▶ [Description of the task]: Edit the lines below, changing every "collectors" to "collected by" and leaving everything else as it is.

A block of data
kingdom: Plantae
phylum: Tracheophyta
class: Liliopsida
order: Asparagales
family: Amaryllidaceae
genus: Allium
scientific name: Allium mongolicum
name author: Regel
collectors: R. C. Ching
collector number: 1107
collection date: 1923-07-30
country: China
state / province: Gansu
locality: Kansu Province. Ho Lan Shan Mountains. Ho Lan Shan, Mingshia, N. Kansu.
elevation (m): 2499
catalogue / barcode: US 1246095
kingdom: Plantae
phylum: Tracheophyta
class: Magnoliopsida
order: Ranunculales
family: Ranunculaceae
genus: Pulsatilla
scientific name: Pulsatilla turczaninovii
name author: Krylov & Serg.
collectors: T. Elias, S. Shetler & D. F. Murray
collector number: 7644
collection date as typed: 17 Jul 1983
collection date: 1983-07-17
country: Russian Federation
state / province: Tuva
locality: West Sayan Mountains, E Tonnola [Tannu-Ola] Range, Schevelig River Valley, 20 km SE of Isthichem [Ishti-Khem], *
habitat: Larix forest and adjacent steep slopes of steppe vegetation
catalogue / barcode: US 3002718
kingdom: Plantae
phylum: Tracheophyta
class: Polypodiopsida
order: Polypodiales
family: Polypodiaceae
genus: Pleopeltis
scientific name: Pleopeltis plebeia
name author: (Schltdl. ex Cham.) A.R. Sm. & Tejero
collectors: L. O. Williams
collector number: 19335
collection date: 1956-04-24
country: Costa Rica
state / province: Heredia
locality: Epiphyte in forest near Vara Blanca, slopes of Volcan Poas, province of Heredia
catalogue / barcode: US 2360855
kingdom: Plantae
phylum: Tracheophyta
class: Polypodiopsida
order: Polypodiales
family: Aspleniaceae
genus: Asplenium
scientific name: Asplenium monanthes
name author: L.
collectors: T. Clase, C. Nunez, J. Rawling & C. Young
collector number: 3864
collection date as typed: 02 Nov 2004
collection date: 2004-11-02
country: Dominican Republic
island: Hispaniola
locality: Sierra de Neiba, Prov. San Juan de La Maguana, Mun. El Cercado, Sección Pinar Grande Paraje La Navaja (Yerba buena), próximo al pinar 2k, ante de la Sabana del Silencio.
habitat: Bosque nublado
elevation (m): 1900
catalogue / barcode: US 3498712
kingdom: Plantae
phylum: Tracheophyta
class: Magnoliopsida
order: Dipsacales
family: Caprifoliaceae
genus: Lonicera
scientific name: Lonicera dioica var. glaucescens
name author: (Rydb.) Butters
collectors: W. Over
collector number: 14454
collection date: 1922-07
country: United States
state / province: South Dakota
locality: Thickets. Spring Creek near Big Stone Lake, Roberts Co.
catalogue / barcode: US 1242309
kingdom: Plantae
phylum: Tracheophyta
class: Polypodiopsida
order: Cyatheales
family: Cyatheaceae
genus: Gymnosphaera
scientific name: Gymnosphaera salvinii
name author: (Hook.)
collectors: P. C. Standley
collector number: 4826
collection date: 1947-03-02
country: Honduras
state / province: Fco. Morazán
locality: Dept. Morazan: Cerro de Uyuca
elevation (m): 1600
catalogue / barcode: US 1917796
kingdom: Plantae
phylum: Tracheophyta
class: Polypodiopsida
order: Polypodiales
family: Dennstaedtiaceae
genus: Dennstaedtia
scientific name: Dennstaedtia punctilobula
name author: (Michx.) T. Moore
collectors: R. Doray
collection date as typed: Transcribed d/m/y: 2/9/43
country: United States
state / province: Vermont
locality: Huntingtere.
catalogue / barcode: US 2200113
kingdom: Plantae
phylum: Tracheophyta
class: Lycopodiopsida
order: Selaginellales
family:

▶ [Task answer]:
kingdom: Plantae
phylum: Tracheophyta
class: Liliopsida
order: Asparagales
family: Amaryllidaceae
genus: Allium
scientific name: Allium mongolicum
name author: Regel
collected by: R. C. Ching
collector number: 1107
collection date: 1923-07-30
country: China
state / province: Gansu
locality: Kansu Province. Ho Lan Shan Mountains. Ho Lan Shan, Mingshia, N. Kansu.
elevation (m): 2499
catalogue / barcode: US 1246095
kingdom: Plantae
phylum: Tracheophyta
class: Magnoliopsida
order: Ranunculales
family: Ranunculaceae
genus: Pulsatilla
scientific name: Pulsatilla turczaninovii
name author: Krylov & Serg.
collected by: T. Elias, S. Shetler & D. F. Murray
collector number: 7644
collection date as typed: 17 Jul 1983
collection date: 1983-07-17
country: Russian Federation
state / province: Tuva
locality: West Sayan Mountains, E Tonnola [Tannu-Ola] Range, Schevelig River Valley, 20 km SE of Isthichem [Ishti-Khem], *
habitat: Larix forest and adjacent steep slopes of steppe vegetation
catalogue / barcode: US 3002718
kingdom: Plantae
phylum: Tracheophyta
class: Polypodiopsida
order: Polypodiales
family: Polypodiaceae
genus: Pleopeltis
scientific name: Pleopeltis plebeia
name author: (Schltdl. ex Cham.) A.R. Sm. & Tejero
collected by: L. O. Williams
collector number: 19335
collection date: 1956-04-24
country: Costa Rica
state / province: Heredia
locality: Epiphyte in forest near Vara Blanca, slopes of Volcan Poas, province of Heredia
catalogue / barcode: US 2360855
kingdom: Plantae
phylum: Tracheophyta
class: Polypodiopsida
order: Polypodiales
family: Aspleniaceae
genus: Asplenium
scientific name: Asplenium monanthes
name author: L.
collected by: T. Clase, C. Nunez, J. Rawling & C. Young
collector number: 3864
collection date as typed: 02 Nov 2004
collection date: 2004-11-02
country: Dominican Republic
island: Hispaniola
locality: Sierra de Neiba, Prov. San Juan de La Maguana, Mun. El Cercado, Sección Pinar Grande Paraje La Navaja (Yerba buena), próximo al pinar 2k, ante de la Sabana del Silencio.
habitat: Bosque nublado
elevation (m): 1900
catalogue / barcode: US 3498712
kingdom: Plantae
phylum: Tracheophyta
class: Magnoliopsida
order: Dipsacales
family: Caprifoliaceae
genus: Lonicera
scientific name: Lonicera dioica var. glaucescens
name author: (Rydb.) Butters
collected by: W. Over
collector number: 14454
collection date: 1922-07
country: United States
state / province: South Dakota
locality: Thickets. Spring Creek near Big Stone Lake, Roberts Co.
catalogue / barcode: US 1242309
kingdom: Plantae
phylum: Tracheophyta
class: Polypodiopsida
order: Cyatheales
family: Cyatheaceae
genus: Gymnosphaera
scientific name: Gymnosphaera salvinii
name author: (Hook.)
collected by: P. C. Standley
collector number: 4826
collection date: 1947-03-02
country: Honduras
state / province: Fco. Morazán
locality: Dept. Morazan: Cerro de Uyuca
elevation (m): 1600
catalogue / barcode: US 1917796
kingdom: Plantae
phylum: Tracheophyta
class: Polypodiopsida
order: Polypodiales
family: Dennstaedtiaceae
genus: Dennstaedtia
scientific name: Dennstaedtia punctilobula
name author: (Michx.) T. Moore
collected by: R. Doray
collection date as typed: Transcribed d/m/y: 2/9/43
country: United States
state / province: Vermont
locality: Huntingtere.
catalogue / barcode: US 2200113
kingdom: Plantae
phylum: Tracheophyta
class: Lycopodiopsida
order: Selaginellales
family:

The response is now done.